Cristian Alejandro Cippolatti (Pipo)
Delantero de apellido ilustre más relacionado a la música que al fútbol, que jamás pudo pasar desapercibido por ello ni evitar que lo apodaran Pipo. Inclusive, es también portador de una importante y colorada cabellera.
Sin embargo, a diferencia del líder de Los Twist, no quiso ser de Estudiantes y se fue probar a Rosario Central donde realizó las inferiores y de la mano del eterno entrenador de juveniles Alberto «Hijitus» Gómez, logró llegar a primera división.
Fue un sólo partido y sin éxito, ante Lanús, pero de todas maneras vivió su momento de gloria cuando en enero de 1998 estando de pretemprada en Tandil, los de Russo se enfrentaron con la selección Argentina y Cippolatti marcó un gol.
Fue victoria de 2 a 1 para los de Passarella, ¿pero quien le quita lo bailado?
Sin lugar en el Canalla al igual que Rubén Villarreal, Lapisonde, Rochi y Diego José, el punta bajó al Nacional B para vestir los colores de Deportivo Morón (1998-1999) donde no tuvo grandes posibilidades y por lo tanto no fue responsable de la mala campaña del equipo, que a raíz de ese rendimiento y repetir uno similar al año siguiente, perdió la categoría.
Tras desvincularse del Gallo, pasaron varios años sin aparecer por ningún lado y se temió que emulando al amigo de Charly García, se haya encerrado vaya uno a saber a qué.
Lo cierto es que pasaron los años y el retorno a su ciudad fue obligado.

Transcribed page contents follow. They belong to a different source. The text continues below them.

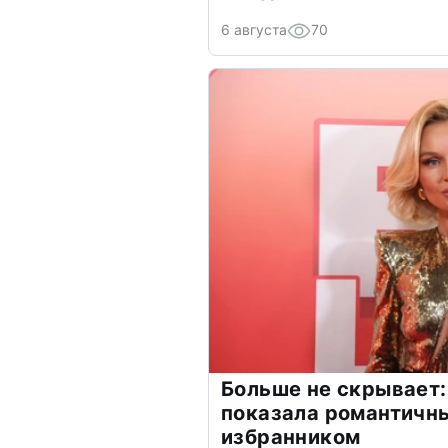
6 августа
70
Больше не скрывает:
показала романтичн
избранником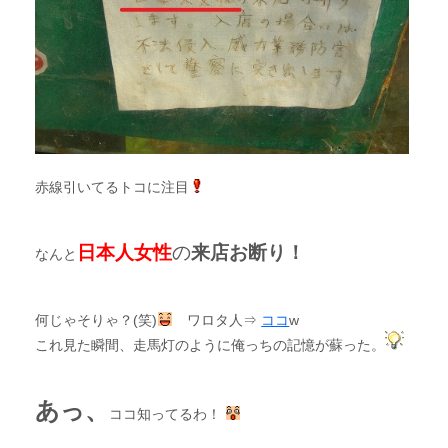
赤線引いてるトコに注目
日本人女性
の
来店お断り！
なんと
何じゃそりゃ？(笑)
ワロタ人⇒
ココ
w
これ見た瞬間、走馬灯のように俺っちの記憶が蘇った。
あっ、
ココ知ってるわ！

Sunchales lo recibió con los brazos abiertos, en especial el club Libertad (2004-2007) donde se cansó de inflar redes a nivel local y Argentino B y ser un goleador histórico en la institución.
Tan bueno fue su rendimiento que dijo tener dos ofrecimientos del fútbol italiano y hacia allí partió. A las semanas estaba de vuelta justificando que la carencia de la ciudadanía lo privó de esa posibilidad.
De nuevo en casa, volvió a ser figura, pero no sólo él, ya que compartió cartel con reconocidos valores como el entrenador Frank Kudelka y los jugadores Martín Ligori y Edgardo Parisi, paradójicamente otro con apellido musical.
En el 2007 se lo quiso llevar 9 de Julio de Rafaela, pero por esas cosas del destino no se dio y se salvó de ser fustigado por el mundo futbolero que vio al entrenador y jugadores de ese equipo, arreglar un partido en pleno campo de juego.
Esta es la historia de un jugador de pueblo que llegó a la élite y tras no poder mantenerse, retornó a despuntar el vicio cerca de los suyos. Sin grandes triunfos pero tampoco importantes derrotas, a su carrera le faltó una cuota de emoción, justamente lo que un relator intentó imprimir en un gol, y bastante lejos estuvo.